* [OEFENTEKST]
::::
Johann Sebastian Bach
Das neugeborne Kindelein (BWV 122)
Een koraalcantate
Geschreven voor Zondag na Kerst
Voor het eerst uitgevoerd: 31 dec 1724
Libretto: Andreas Stübel (?)
Solisten SATB koor SATB orkest str fl1-3 ob1-3 cont
Totaal 6 delen, 1 koorwerk, 1 koraal
Vertaling: Ria van Hengel
Deze cantate werd de afgelopen jaren zelden uitgevoerd
beluister
- Harnoncourt
- Rilling
- Koopman
- Herreweghe
- La Petite Bande
- Leusink
- Gardiner
- Julian Wachner
- Suzuki
- Bach-Stiftung
- idem Workshop
andere besprekingen
Bespreking
In zijn tweede seizoen als Thomascantor in Leipzig (medio 1724/ ‘25) baseerde Bach al zijn wekelijkse cantatecomposities op bestaande kerkliederen (koralen) uit de kerkelijke gezangenbundels: ‘koraalcantates'. Omdat de zondag tussen Kerstmis en Nieuwjaar in 1724 op 31 december, Oudjaarsdag, viel, koos hij als uitgangspunt voor BWV 122 het koraal Das neugeborne Kindelein waarin, naar middeleeuwse traditie, de geboorte van Christus nog als het begin van het nieuwe jaar werd beschouwd. Het lied werd in het jaar van zijn overlijden gecomponeerd door Cyriakus Schneegaß (1546-1597), predikant te Friedrichsroda (Thüringen) en gehuwd met een achternicht van Luther.
Het zeer beknopte koraal telt slechts vier coupletten van vier regels. Zoals gebruikelijk in zijn koraalcantates handhaaft Bachs librettist de tekst van het eerste en laatste couplet voor een openingskoor (1) en een slotkoraal (6). De letterlijke tekst van couplet 3 lardeert hij met vrij gedichte toelichtingen in terzet (4); het resterende couplet 2 bewerkt hij voor de delen (2) en (3). De koraalmelodie van Melchior Vulpius (1609) klinkt derhalve in de delen (1), (4) en (6), en bovendien, zonder woorden, in recitatief (3). Voor deel (5) en de overige vrij gedichte regels zoekt de librettist geen specifieke relatie met de voorgeschreven evangelielezing voor Oudjaarsdag. Zijn vrije teksten en Bachs keuze voor mineur toonsoorten in bijna alle delen getuigen van beider behoefte, temidden van alle feestelijkheden, aan een wat fundamentelere bezinning op de betekenis van het kindje in de kribbe.
Het instrumentale ensemble omvat behalve strijkers en continuo drie hobo's, waarvan één taille, de tutti-althobo. In (3) spelen bovendien drie blokfluiten; omdat die niet optreden in de tuttidelen (1) en (6) werden ze waarschijnlijk bespeeld door de hoboïsten.
::::
* [AANGELEVERD MATERIAAL]
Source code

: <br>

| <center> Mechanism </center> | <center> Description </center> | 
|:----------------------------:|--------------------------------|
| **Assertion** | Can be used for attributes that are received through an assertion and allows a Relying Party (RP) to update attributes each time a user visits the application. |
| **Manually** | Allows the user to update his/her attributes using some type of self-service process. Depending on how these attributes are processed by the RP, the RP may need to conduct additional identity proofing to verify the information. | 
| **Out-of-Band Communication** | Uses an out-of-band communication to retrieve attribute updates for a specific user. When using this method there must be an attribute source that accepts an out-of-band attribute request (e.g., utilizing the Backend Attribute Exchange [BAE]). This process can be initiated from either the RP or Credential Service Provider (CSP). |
::::
* [PROBEER HET ZELF]
Vertaal deze zin uit de bespreking van BWV 122 in het Engels: "Het zeer beknopte koraal telt slechts vier coupletten van vier regels." De rijen staan los van de bespreking van BWV 122.

* [ANTWOORD HIERONDER]
The very concise chorale has only four stanzas of four lines.